Fairness in every transaction is extremely important, says Narayan Murthy
Founder of Infosys and former CEO & Chairman, N R Narayan Murthy said that fairness to him in every transaction is extremely important and that he would want a stone on his grave that says 'This was a fair person'.
Murthy said this while speaking at the University of Virginia Darden School of Business on April 12 and said that he hoped his enduring legacy would be a commitment to basic human decency.
“Good governance is all about maximising shareholder value while ensuring fairness, transparency and accountability to all stakeholders,” Murthy said, adding that shared trust inside and outside the company gave Infosys “the enthusiasm to achieve the impossible.”
These comments come on the back of reports of Murthy along with other Infosys founders criticizing the Infosys' move to hike the salary of CEO Vishal Sikka and COO U B Pravin Rao.
The Infosys founders had even written to the board in January expressing their concerns over pay hike to Sikka, and the severance package offered to two senior executives.
In his public talk with Dean Scott Beardsley in Darden’s Abbott Auditorium, Murthy presented the story of growing Infosys from six people and a $1,000 pool of capital into a multinational giant at the forefront of an ever-changing sector as a smooth one defined by values and fairness.

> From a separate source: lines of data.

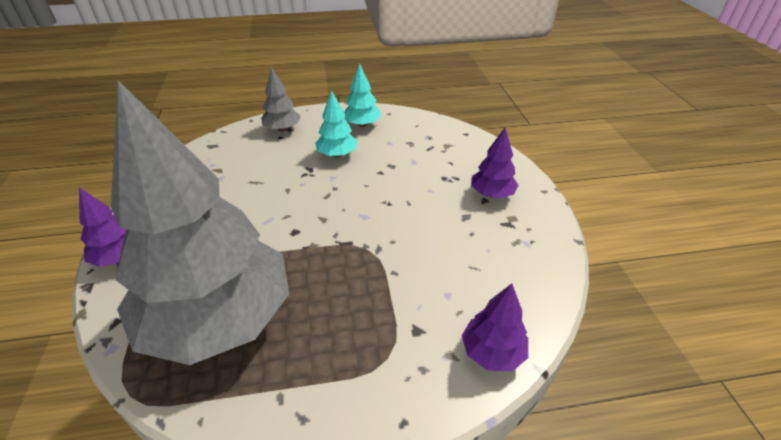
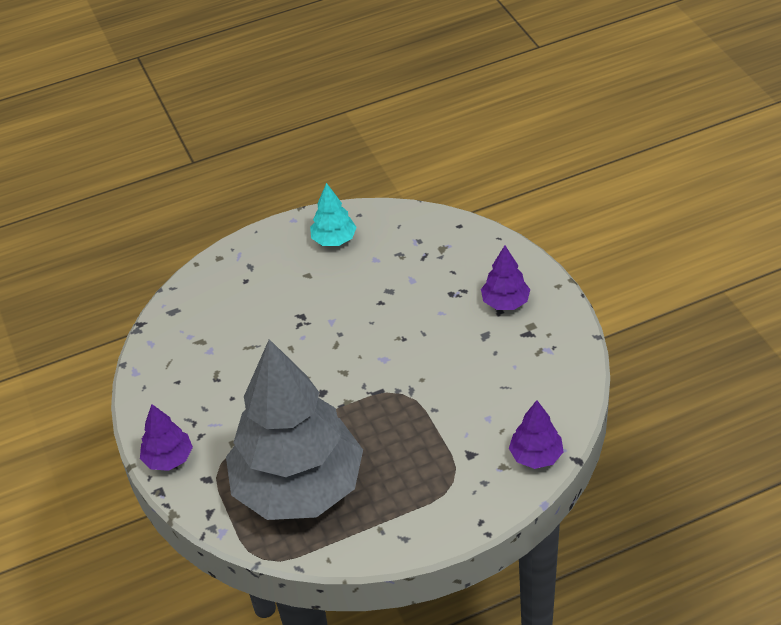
camera: 10 degrees left, 5 degrees up
(282, 129) = (242, 268): grey tree -> none
(337, 154) = (323, 290): turquoise tree -> none

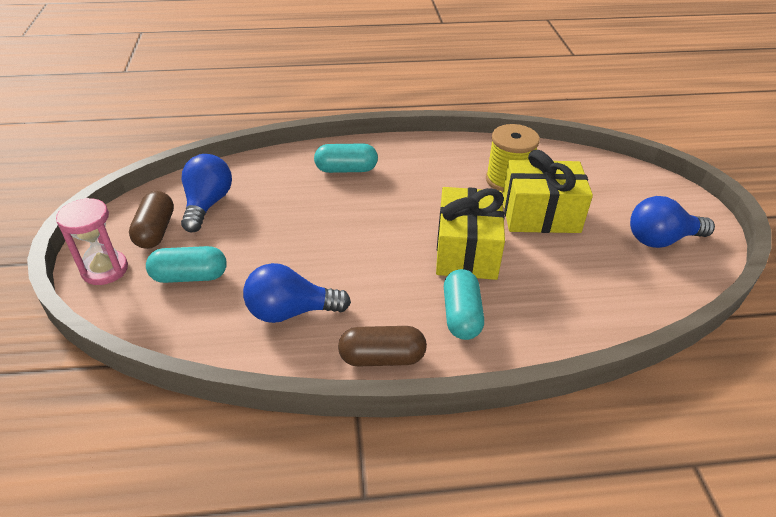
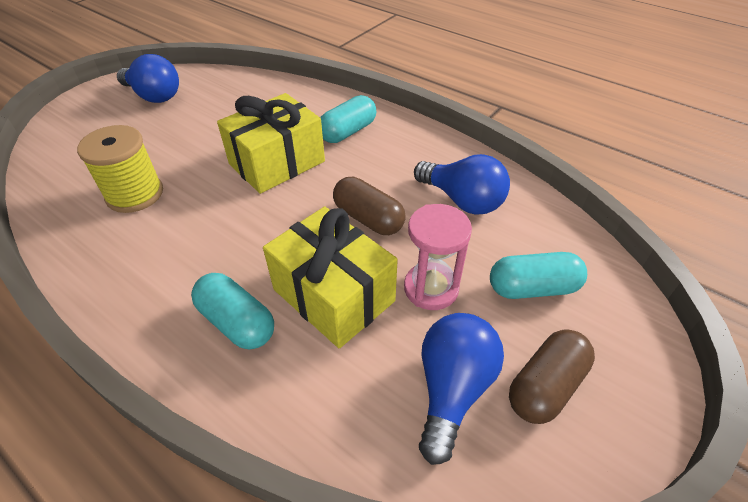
camera: 135 degrees left, 5 degrees up
(105, 270) = (631, 361): pink hourglass -> pink hourglass (431, 288)
(190, 276) = (532, 288): turquoise capsule -> turquoise capsule turned 45 degrees counterclockwise
(207, 204) = (452, 389): blue light bulb -> blue light bulb turned 150 degrees clockwise
(382, 358) = (428, 140): brown capsule -> brown capsule (368, 218)
(540, 215) = (179, 153): yellow gift -> yellow gift (334, 295)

The former CEO said a solid foundation with his supportive family, trusting colleagues and encouraging customers helped him remain positive about the company’s journey from inception to IT giant.
Murthy said every decision made by corporate leaders should first pass the basic filter of: “Will this decision of mine enhance respect for my company from society and will this decision of mine enhance respect for me from my employees?”
If such questions became fundamental to corporate decision-making, society would be happier and healthier, said Murthy, who at one point defined success as “the ability to put a smile on the face of people when I enter a room.”
Murthy credited his company’s explosive growth in part to an early ingrained value system that fostered “hope and trust” among its stakeholders and ultimately helped the company become one of India’s most-respected companies.
“Anyone who wants a position at Infosys has to demonstrate intellect and values,” Murthy said. “Nothing else.”
While automation presents opportunities for companies at the presumed expense of huge numbers of employees, Murthy said he believed new solutions would emerge for workers.
“I am a great believer in the power of the human mind,” Murthy said.
“What appears impossible today will be made a convincing possibility because of the human mind, and we have seen how the human mind has transformed this world from the Stone Age to where we are today. I don’t think that’s going to end,” he said.